While a Liquidmetal-sporting next-generation iPhone may not be in the cards for a 2012 release, Apple is presumably looking into fashioning products out of the unique metal that could make their debut sometime in the next two years.

The SEC document, originally filed on Friday and announced on Monday, is an extension to a Master Transaction Agreement (MTA) into which the two companies originally entered in August of 2010. Under the terms of the initial MTA Apple contributed $20 million to Liquidmetal subsidiary Crucible Intellectual Property, LLC, in return for exclusive perpetual rights to any IP created or acquired by the company for use in the iPad maker's products.
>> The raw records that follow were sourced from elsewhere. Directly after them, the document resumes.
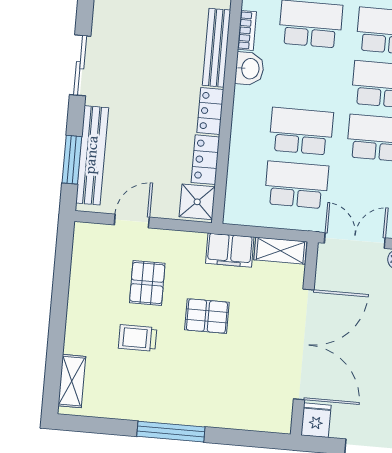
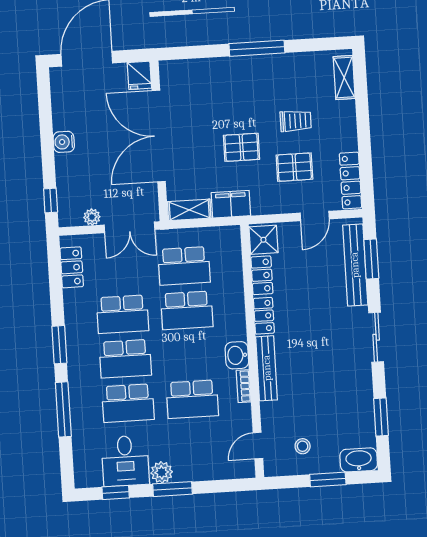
locker: (83, 257) -> (351, 180), added
pallet: (147, 283) -> (294, 167), turned 90

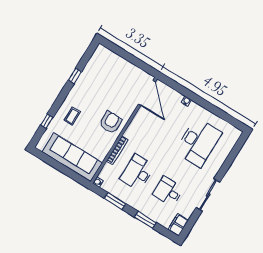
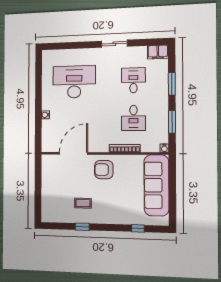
door: (147, 93) -> (73, 153), moved
coffee table: (72, 116) -> (83, 203), moved
desk: (137, 173) -> (133, 118), width x0.73
desk: (168, 191) -> (133, 80), turned 180
sliding door: (208, 195) -> (114, 44), width x0.73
That agreement ended in early February.

With the new amended document, Apple extends the terms of the original filing to February 2014, giving the Cupertino-based computer giant an extra two years of exclusive access to further development or new inventions from Liquidmetal that will be perpetually licensed under the MTA.

It was rumored in April that the next-generation iPhone would be made from the alloy, however Liquidmetal inventor Dr. Atakan Peker said in May it would cost $300 million to $500 million dollars and at least three years of development to ready the metal for mass production yields.

Liquidmetal is a super-strong metal alloy with unique properties would be suitable for use in a number of consumer product applications. Apple first used the metal in a SIM card ejector tool for the iPhone 3G though it seems the small implementation was a test and the material has yet to make a follow-up appearance.